Apparently, Deloria's linguistic abilities and her intimate knowledge of traditional and Christianized Sioux culture, coupled with her deep commitment both to the culture of her people defined her views as expressed in Waterlilly, while her devotion to scholarship provided her the necessary wherewithal to carry out this important duty. As evident from the story related above, Waterlilly sought to express the strength and dominant, though often relegated, role of the woman in the traditional structure of her people.
Waterlilly could be better seen as an insider's account of her culture, considering the fact that at the time of Deloria's work, she had to contend with much misinformation of her people; a great deal of which still continues till today, when much of the Dakota cultures was considered to be devil worship and was thus outlawed. Waterlilly could therefore be her attempt at correcting several of this prejudicial understanding of the Dakota culture, this is obvious from her several descriptions of life stories, events and ceremonies in the work.
From her humble background, Deloria became an authority on the Dakota and Lakota Sioux, through her devotion to culture and her zeal to correct the misconceptions about her people and her culture held by the mainstream American culture.

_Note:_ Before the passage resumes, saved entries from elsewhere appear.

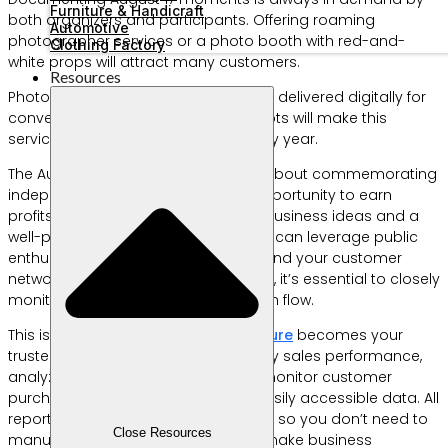
Furniture & Handicraft
both organizers and participants. Offering roaming
Automotive
photographer services or a photo booth with red-and-
Clothing Factory
white props will attract many customers.
Resources
Photos can be printed on the spot or delivered digitally for
convenience. Creative photo concepts will make this
service popular and in demand every year.
The August 17 celebration is not just about commemorating
independence—it’s also a golden opportunity to earn
profits in a short time. With the right business ideas and a
well-planned execution strategy, you can leverage public
enthusiasm to boost sales and expand your customer
network. However, to maximize profits, it’s essential to closely
monitor sales performance and cash flow.
This is where
Labamu’s
Reports Feature
becomes your
trusted ally. It allows you to track daily sales performance,
analyze best-selling products, and monitor customer
purchasing trends with organized, easily accessible data. All
reports are generated automatically, so you don’t need to
Close Resources
manually record anything and can make business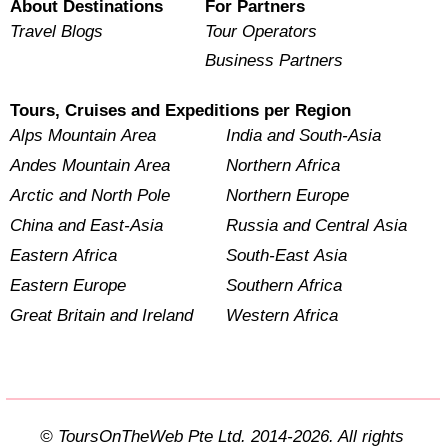
About Destinations
For Partners
Travel Blogs
Tour Operators
Business Partners
Tours, Cruises and Expeditions per Region
Alps Mountain Area
India and South-Asia
Andes Mountain Area
Northern Africa
Arctic and North Pole
Northern Europe
China and East-Asia
Russia and Central Asia
Eastern Africa
South-East Asia
Eastern Europe
Southern Africa
Great Britain and Ireland
Western Africa
© ToursOnTheWeb Pte Ltd. 2014-2026. All rights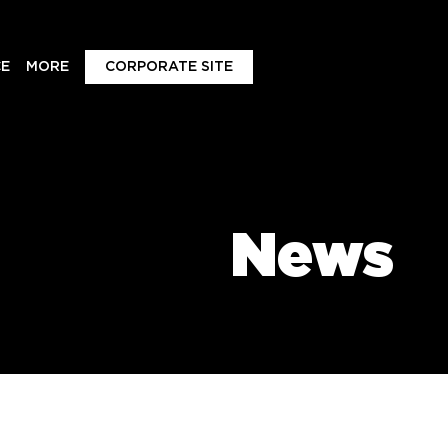
E
MORE
CORPORATE SITE
News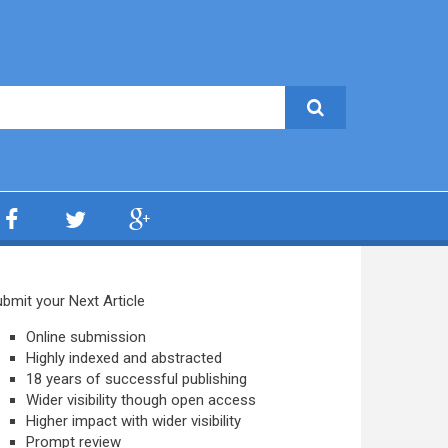
bmit your Next Article
Online submission
Highly indexed and abstracted
18 years of successful publishing
Wider visibility though open access
Higher impact with wider visibility
Prompt review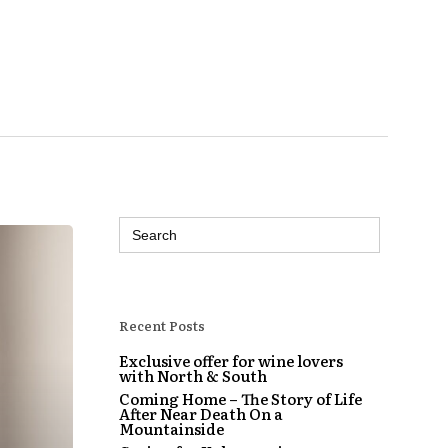
Search
for:
Recent Posts
Exclusive offer for wine lovers
with North & South
Coming Home – The Story of Life
After Near Death On a
Mountainside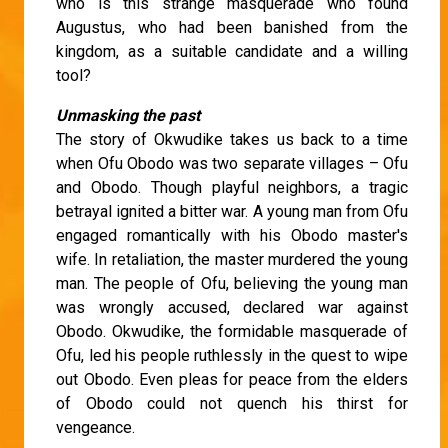
who is this strange masquerade who found
Augustus, who had been banished from the
kingdom, as a suitable candidate and a willing
tool?
Unmasking the past
The story of Okwudike takes us back to a time
when Ofu Obodo was two separate villages – Ofu
and Obodo. Though playful neighbors, a tragic
betrayal ignited a bitter war. A young man from Ofu
engaged romantically with his Obodo master's
wife. In retaliation, the master murdered the young
man. The people of Ofu, believing the young man
was wrongly accused, declared war against
Obodo. Okwudike, the formidable masquerade of
Ofu, led his people ruthlessly in the quest to wipe
out Obodo. Even pleas for peace from the elders
of Obodo could not quench his thirst for
vengeance.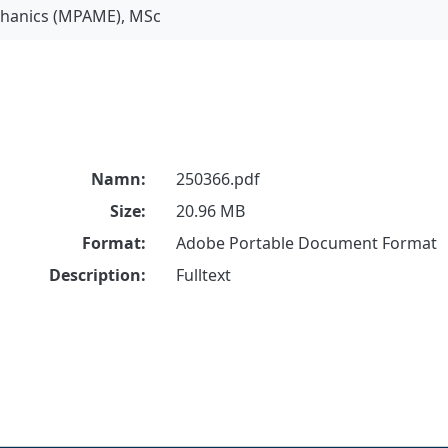
chanics (MPAME), MSc
Namn:
250366.pdf
Size:
20.96 MB
Format:
Adobe Portable Document Format
Description:
Fulltext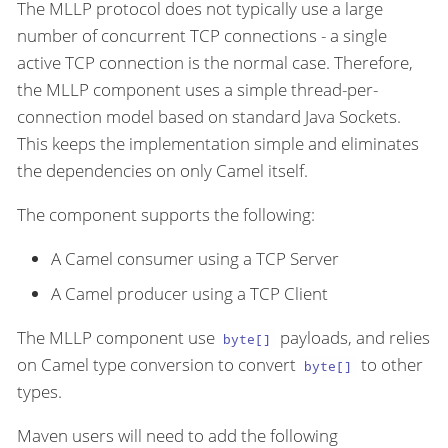
The MLLP protocol does not typically use a large
number of concurrent TCP connections - a single
active TCP connection is the normal case. Therefore,
the MLLP component uses a simple thread-per-
connection model based on standard Java Sockets.
This keeps the implementation simple and eliminates
the dependencies on only Camel itself.
The component supports the following:
A Camel consumer using a TCP Server
A Camel producer using a TCP Client
The MLLP component use
payloads, and relies
byte[]
on Camel type conversion to convert
to other
byte[]
types.
Maven users will need to add the following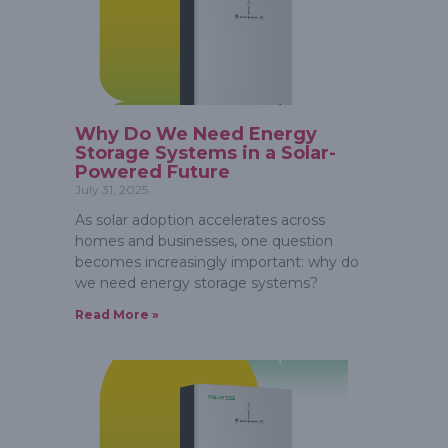
Why Do We Need Energy
Storage Systems in a Solar-
Powered Future
July 31, 2025
As solar adoption accelerates across
homes and businesses, one question
becomes increasingly important: why do
we need energy storage systems?
Read More »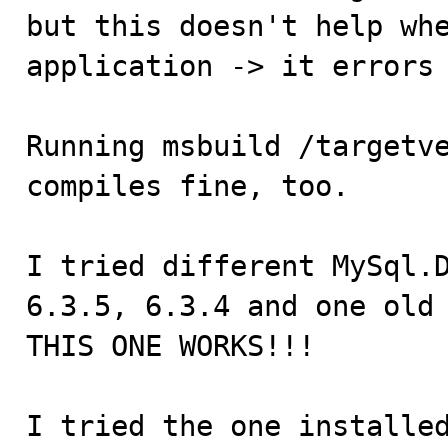
but this doesn't help whe
application -> it errors 
Running msbuild /targetve
compiles fine, too.

I tried different MySql.D
6.3.5, 6.3.4 and one old 
THIS ONE WORKS!!!

I tried the one installed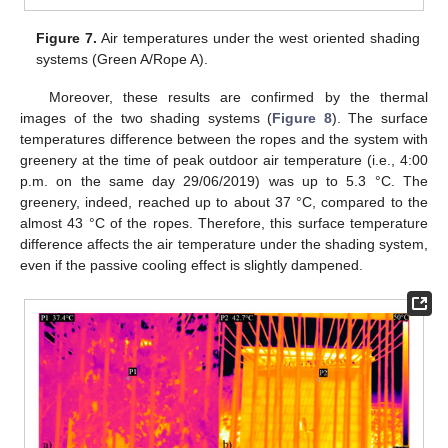
Figure 7.
Air temperatures under the west oriented shading
systems (Green A/Rope A).
Moreover, these results are confirmed by the thermal
images of the two shading systems (
Figure 8
). The surface
temperatures difference between the ropes and the system with
greenery at the time of peak outdoor air temperature (i.e., 4:00
p.m. on the same day 29/06/2019) was up to 5.3 °C. The
greenery, indeed, reached up to about 37 °C, compared to the
almost 43 °C of the ropes. Therefore, this surface temperature
difference affects the air temperature under the shading system,
even if the passive cooling effect is slightly dampened.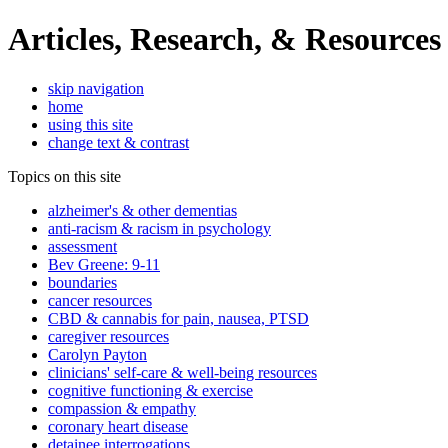
Articles, Research, & Resources
skip navigation
home
using this site
change text & contrast
Topics on this site
alzheimer's & other dementias
anti-racism & racism in psychology
assessment
Bev Greene: 9-11
boundaries
cancer resources
CBD & cannabis for pain, nausea, PTSD
caregiver resources
Carolyn Payton
clinicians' self-care & well-being resources
cognitive functioning & exercise
compassion & empathy
coronary heart disease
detainee interrogations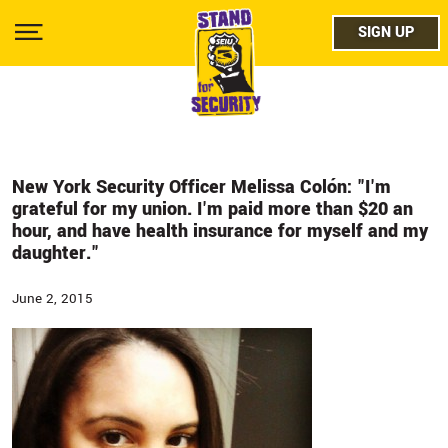
Skip
facebo
to
SIGN UP
SIGN UP
Show
main
Menu
content
twitter
instag
youtub
New York Security Officer Melissa Colón: "I'm
grateful for my union. I'm paid more than $20 an
hour, and have health insurance for myself and my
daughter."
June 2, 2015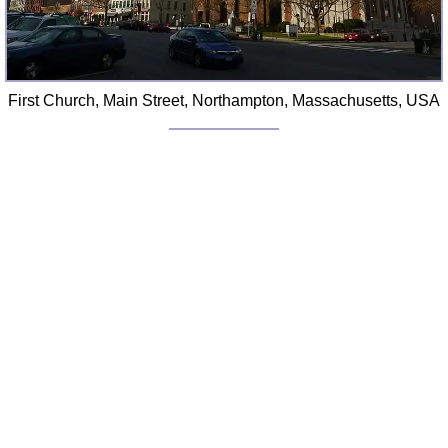
First Church, Main Street, Northampton, Massachusetts, USA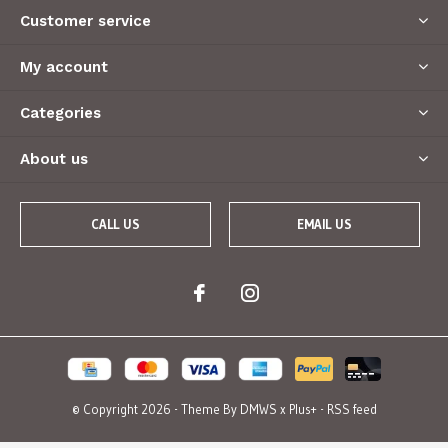
Customer service
My account
Categories
About us
CALL US
EMAIL US
© Copyright
2026
- Theme By
DMWS
x
Plus+
-
RSS feed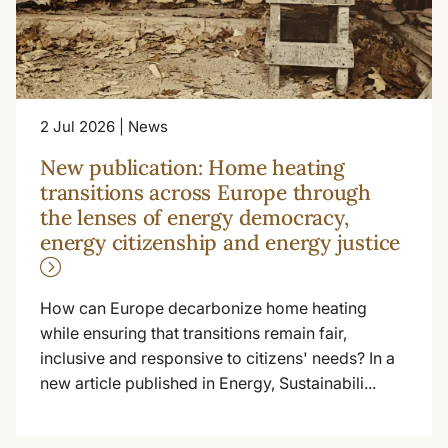
2 Jul 2026 | News
New publication: Home heating
transitions across Europe through
the lenses of energy democracy,
energy citizenship and energy justice
How can Europe decarbonize home heating
while ensuring that transitions remain fair,
inclusive and responsive to citizens' needs? In a
new article published in Energy, Sustainabili...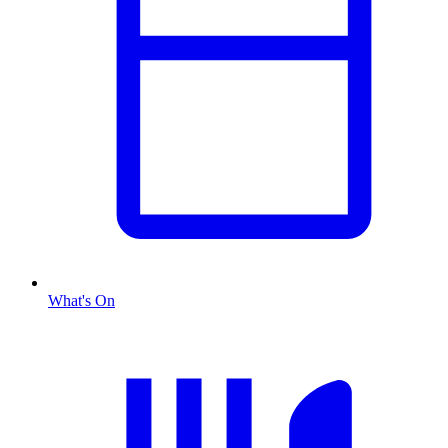
What's On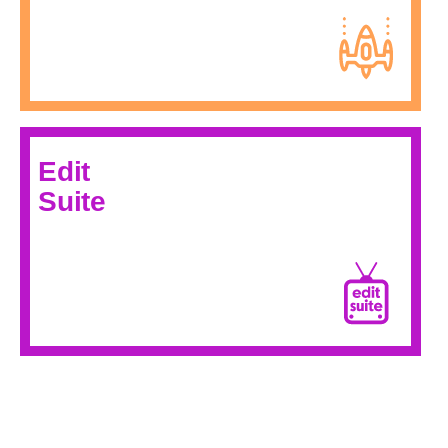
Edit
Suite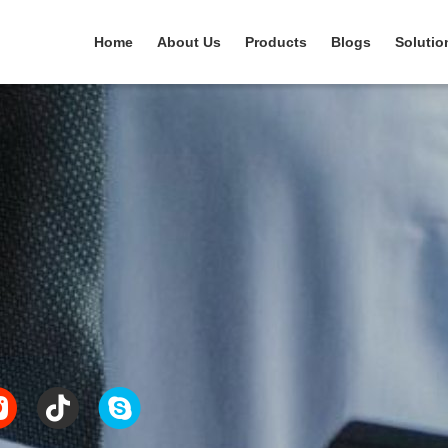
Home
About Us
Products
Blogs
Solutio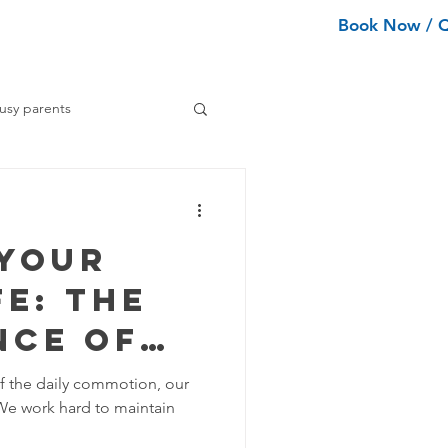
Book Now / 
ean Types
Services
More
usy parents
ning tips
 Your
ance Cleaning
e: The
nce of
Home Organization Tips
ial
of the daily commotion, our
We work hard to maintain
Tips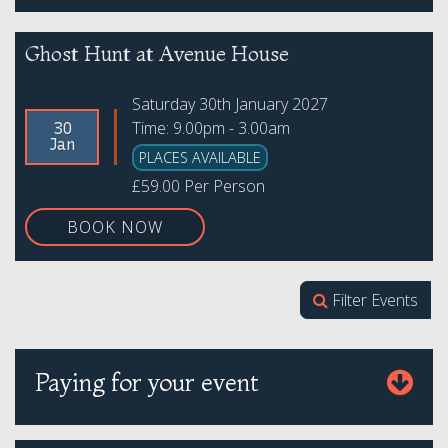
Ghost Hunt at Avenue House
Saturday 30th January 2027
Time: 9.00pm - 3.00am
30
Jan
PLACES AVAILABLE
£59.00 Per Person
BOOK NOW
Filter Events
Paying for your event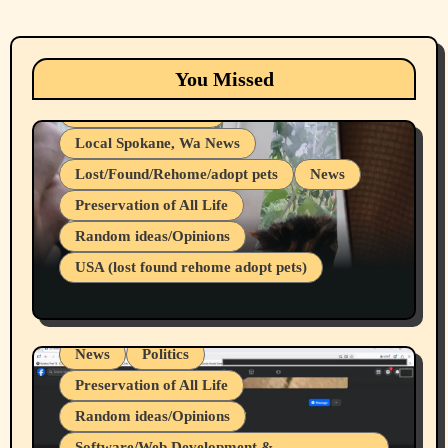
Animals
Cats
dogs
Eastern Washington (lost found rehome
You Missed
adopt pets)
Health & Well Being
Local Spokane, Wa News
Lost/Found/Rehome/adopt pets
News
Preservation of All Life
Belief Systems
Random ideas/Opinions
Businesses/Products reviews
USA (lost found rehome adopt pets)
Health & Well Being
LGBTQIA
Spokane Fires Lost Pets 2026 Part 1
Local Spokane, Wa News
Mental Health
News
Politics
Preservation of All Life
Random ideas/Opinions
Belief Systems
Software/Web Development &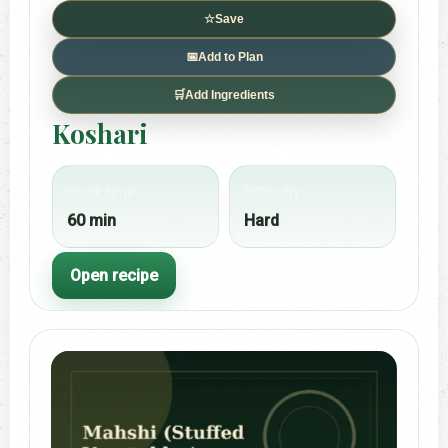
☆
Save
📅
Add to Plan
🛒
Add Ingredients
Koshari
Cook time
Difficulty
60 min
Hard
Open recipe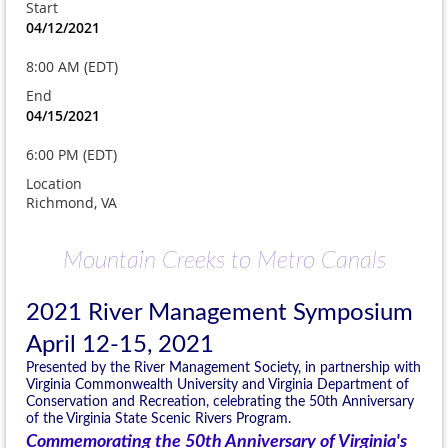
Start
04/12/2021
8:00 AM (EDT)
End
04/15/2021
6:00 PM (EDT)
Location
Richmond, VA
Mountain Creeks to Metro Canals
2021 River Management Symposium
April 12-15, 2021
Presented by the River Management Society, in partnership with
Virginia Commonwealth University and Virginia Department of
Conservation and Recreation, celebrating the 50th Anniversary
of the Virginia State Scenic Rivers Program.
Commemorating the 50th Anniversary of Virginia's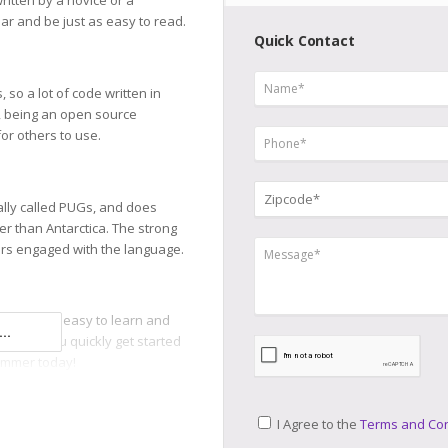
ritten by a novice or a
lar and be just as easy to read.
Quick Contact
so a lot of code written in
, being an open source
or others to use.
lly called PUGs, and does
r than Antarctica. The strong
s engaged with the language.
ge that is easy to learn and
..
n help you quickly get started
ammer today!
I Agree to the
Terms and Con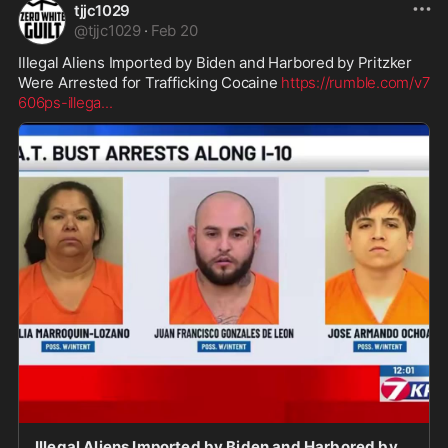
tjjc1029
@
tjjc1029
·
Feb 20
Illegal Aliens Imported by Biden and Harbored by Pritzker 
Were Arrested for Trafficking Cocaine 
https://rumble.com/v7
606ps-illega
...
Illegal Aliens Imported by Biden and Harbored by Pritzker Were Arrested for Trafficking Cocaine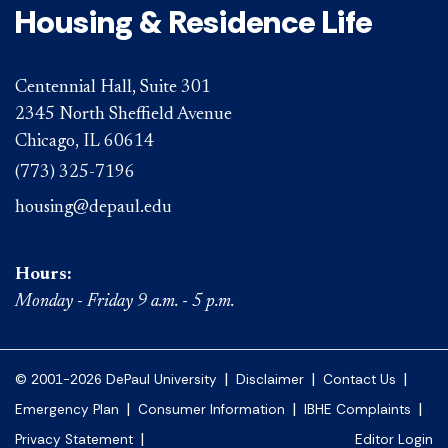
Housing & Residence Life
Centennial Hall, Suite 301
2345 North Sheffield Avenue
Chicago, IL 60614
(773) 325-7196
housing@depaul.edu
Hours:
Monday - Friday 9 a.m. - 5 p.m.
|
|
|
© 2001-2026 DePaul University
Disclaimer
Contact Us
|
|
|
Emergency Plan
Consumer Information
IBHE Complaints
|
Privacy Statement
Editor Login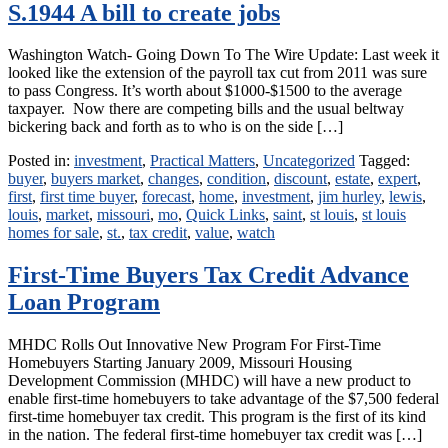
S.1944 A bill to create jobs
Washington Watch- Going Down To The Wire Update: Last week it
looked like the extension of the payroll tax cut from 2011 was sure
to pass Congress. It’s worth about $1000-$1500 to the average
taxpayer. Now there are competing bills and the usual beltway
bickering back and forth as to who is on the side […]
Posted in:
investment
,
Practical Matters
,
Uncategorized
Tagged:
buyer
,
buyers market
,
changes
,
condition
,
discount
,
estate
,
expert
,
first
,
first time buyer
,
forecast
,
home
,
investment
,
jim hurley
,
lewis
,
louis
,
market
,
missouri
,
mo
,
Quick Links
,
saint
,
st louis
,
st louis
homes for sale
,
st.
,
tax credit
,
value
,
watch
First-Time Buyers Tax Credit Advance
Loan Program
MHDC Rolls Out Innovative New Program For First-Time
Homebuyers Starting January 2009, Missouri Housing
Development Commission (MHDC) will have a new product to
enable first-time homebuyers to take advantage of the $7,500 federal
first-time homebuyer tax credit. This program is the first of its kind
in the nation. The federal first-time homebuyer tax credit was […]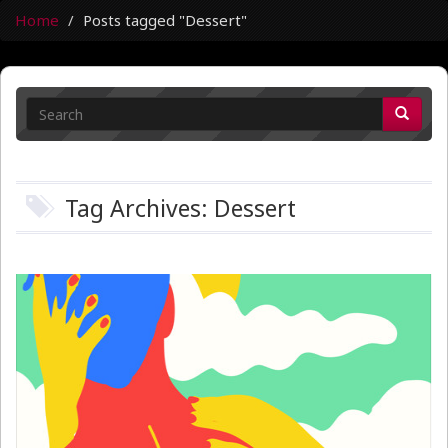
Home
Posts tagged "Dessert"
Tag Archives: Dessert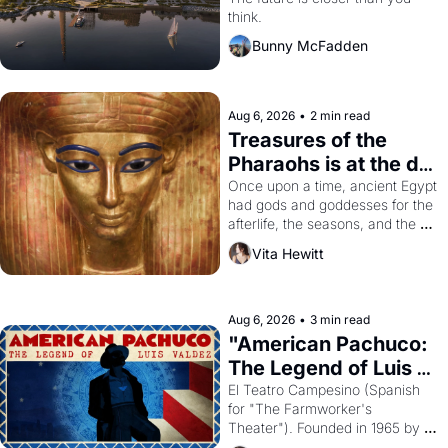
think.
Bunny McFadden
Aug 6, 2026
•
2 min read
Treasures of the 
Pharaohs is at the de 
Young
Once upon a time, ancient Egypt 
had gods and goddesses for the 
afterlife, the seasons, and the 
harvest. What then must it have 
Vita Hewitt
looked like when the Egyptian 
ruler Akhenaten attempted to 
reform religion by declaring the 
solar god Aten to be the principal 
Aug 6, 2026
•
3 min read
god of Egypt? 
"American Pachuco: 
The Legend of Luis 
Valdez."
El Teatro Campesino (Spanish 
for "The Farmworker's 
Theater"). Founded in 1965 by 
playwright, director, and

Though, due to the fact that she could not afford or find the time for an advanced degree and perhaps her attachment to her culture, she also faced the problem of not blending with well known researchers of her time. Despite all the odds, Deloria achieved her purpose with Waterlilly, which was not just to comment on the culture of her people, especially from a feminist view, but to make for a better understanding of the Dakota tradition and culture and also as a contribution to the study and knowledge of the strength, weakness, roles and norms of women in a traditional structure.